Akron artist Ron White was recently awarded the inaugural Akron Art Prize, the result of more than a thousand votes, but he’s not one to take a moment off and celebrate. He finished and delivered a piece to Leandra Drumm for the Light-UP Lantern Festival, which took place this past weekend in University Park. And in his studio on a recent Friday afternoon, he was working on a large charcoal drawing. This is in additional to his full-time job as art teacher at Barberton High School and part-time job as yoga instructor.
Highly active seems to be White’s natural state. For the last 10 years he has worked aggressively at his art. In the last five, he has kept a working space at Redlight Galleries on North Main Street in Akron. There, he works on and shows his drawings and sculpture. Much of the work is surprisingly large considering the modest space.
Visitors view his art, watch him work, and if White has his way, spend a long time talking with him. White has a strong desire to connect with people and that has made him change his art in the last few years.
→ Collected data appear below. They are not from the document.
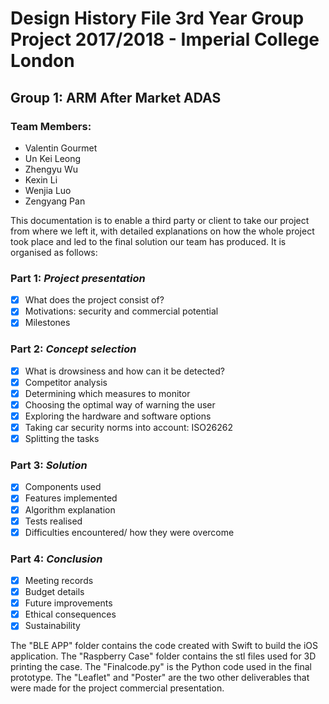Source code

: # Design History File 3rd Year Group Project 2017/2018 - Imperial College London

## Group 1: ARM After Market ADAS 

### Team Members:
- Valentin Gourmet
- Un Kei Leong
- Zhengyu Wu
- Kexin Li
- Wenjia Luo
- Zengyang Pan


This documentation is to enable a third party or client to take our project from where we left it, with detailed explanations on how the whole project took place and led to the final solution our team has produced.
It is organised as follows:

### Part 1: *Project presentation*
- [x] What does the project consist of?
- [x] Motivations: security and commercial potential
- [x] Milestones

### Part 2: *Concept selection*
- [x] What is drowsiness and how can it be detected?
- [x] Competitor analysis
- [x] Determining which measures to monitor
- [x] Choosing the optimal way of warning the user
- [x] Exploring the hardware and software options
- [x] Taking car security norms into account: ISO26262
- [x] Splitting the tasks

### Part 3: *Solution*
- [x] Components used
- [x] Features implemented
- [x] Algorithm explanation
- [x] Tests realised
- [x] Difficulties encountered/ how they were overcome

### Part 4: *Conclusion*
- [x] Meeting records
- [x] Budget details
- [x] Future improvements
- [x] Ethical consequences
- [x] Sustainability

The "BLE APP" folder contains the code created with Swift to build the iOS application.
The "Raspberry Case" folder contains the stl files used for 3D printing the case.
The "Finalcode.py" is the Python code used in the final prototype.
The "Leaflet" and "Poster" are the two other deliverables that were made for the project commercial presentation.
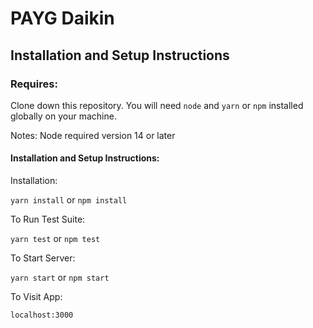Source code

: # PAYG Daikin

## Installation and Setup Instructions

### Requires:

Clone down this repository. You will need `node` and `yarn` or `npm` installed globally on your machine.

Notes: Node required version 14 or later

#### Installation and Setup Instructions:

Installation:

`yarn install` or `npm install`

To Run Test Suite:

`yarn test` or `npm test`

To Start Server:

`yarn start` or `npm start`

To Visit App:

`localhost:3000`
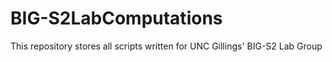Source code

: # BIG-S2LabComputations
This repository stores all scripts written for UNC Gillings' BIG-S2 Lab Group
“What I used to do was classical realism,” he said. “It was almost like a three-dimensional snapshot. People would come into the studio and say, ‘Wow Ron, you really captured that.’ And then leave. I had them for five seconds. So it must not be that culturally important anymore.”
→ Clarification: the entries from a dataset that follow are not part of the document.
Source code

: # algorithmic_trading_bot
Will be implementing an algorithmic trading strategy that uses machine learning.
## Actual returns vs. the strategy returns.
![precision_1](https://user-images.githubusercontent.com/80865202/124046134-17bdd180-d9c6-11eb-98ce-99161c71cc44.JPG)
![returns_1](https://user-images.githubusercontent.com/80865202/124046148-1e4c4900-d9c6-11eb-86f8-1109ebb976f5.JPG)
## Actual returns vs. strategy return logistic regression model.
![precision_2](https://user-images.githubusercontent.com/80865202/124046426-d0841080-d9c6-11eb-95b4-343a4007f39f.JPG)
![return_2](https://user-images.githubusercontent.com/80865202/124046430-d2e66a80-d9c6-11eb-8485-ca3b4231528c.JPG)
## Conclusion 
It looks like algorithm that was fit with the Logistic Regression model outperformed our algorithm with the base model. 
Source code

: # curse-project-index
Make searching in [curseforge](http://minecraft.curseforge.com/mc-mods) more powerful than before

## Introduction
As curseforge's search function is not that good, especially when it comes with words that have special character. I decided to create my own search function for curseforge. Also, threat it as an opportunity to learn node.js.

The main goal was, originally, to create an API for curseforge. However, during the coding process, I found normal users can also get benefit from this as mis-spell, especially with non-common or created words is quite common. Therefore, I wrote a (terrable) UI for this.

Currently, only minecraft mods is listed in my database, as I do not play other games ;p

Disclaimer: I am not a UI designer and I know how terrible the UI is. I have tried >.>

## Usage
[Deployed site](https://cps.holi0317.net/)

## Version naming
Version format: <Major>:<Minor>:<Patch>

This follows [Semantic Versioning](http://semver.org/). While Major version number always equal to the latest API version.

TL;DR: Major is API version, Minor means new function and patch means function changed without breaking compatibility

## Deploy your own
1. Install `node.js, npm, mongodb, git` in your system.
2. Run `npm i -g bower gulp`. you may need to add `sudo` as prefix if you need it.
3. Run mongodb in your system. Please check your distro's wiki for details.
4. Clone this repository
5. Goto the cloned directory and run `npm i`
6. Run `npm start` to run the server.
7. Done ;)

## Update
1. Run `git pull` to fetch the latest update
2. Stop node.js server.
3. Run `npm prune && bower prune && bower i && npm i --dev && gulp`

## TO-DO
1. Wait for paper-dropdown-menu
So about two years ago, White made a “change from darkness to light.” While he still employs the classical techniques he was schooled in, he allows himself to have a lot of fun. And since doing so, he finds that people spend much more time looking and hang around to talk about the art. The art is strong and bold. Many of his strongest pieces are sculpture.
White works extensively in sculpture. He uses clay and other material, traditional and otherwise. He also sculpts ice for special events in Barberton. His interest in sculpture started early.
“In my youth, my dad had a construction company,” said White. “I got to see things built and deconstructed. From that I was able to see the reason for form. That followed me through my studies in the arts.” He studied art and education at Wright State University and then earned a master’s degree from Kent State in sculpting and education.
White’s winning Art Prize entry is titled, “Contemplative or Multitasker…Which one are you,” and is a cold glazed clay/ceramic piece. He said the inspiration for this piece came from a student. White found a student at the end of class texting and listening to music. “After a few seconds she was in tears, and then just sniffles, to deep breath, a grin, and a smile,” he said. He asked her what happened and she said that her boyfriend broke up with her, her girlfriends consoled her, and her boyfriend made up with her — all in 3 to 5 minutes and all by text.
The competition sponsor, The Margaret Clark Morgan Foundation, awarded $5,000 to White and five runners up received $1,000 prizes.
The five Art Prize runners up include Kevin Smalley of Stow, Lisa Demagall of Twinsburg, Bernadette Glorioso of Akron, Michael Marras of Akron and Elise Gaffney of Akron. Winners were announced by Rick Kellar, president of The Margaret Clark Morgan Foundation.
So is White the reflective contemplative person, or the overstimulated multitasker? He said he’s both, but added, “Right now technology enables us to have the ability to be either. But I think in the next five years, as soon as you leave your house you’ll have to be technology-man. If you’re any kind of professional who must organize, [the multitasker] is what you’re going to have to be. As a school teacher I wouldn’t be as effective if I didn’t have technology.” Sounds like a man contemplating the issues of multitasking.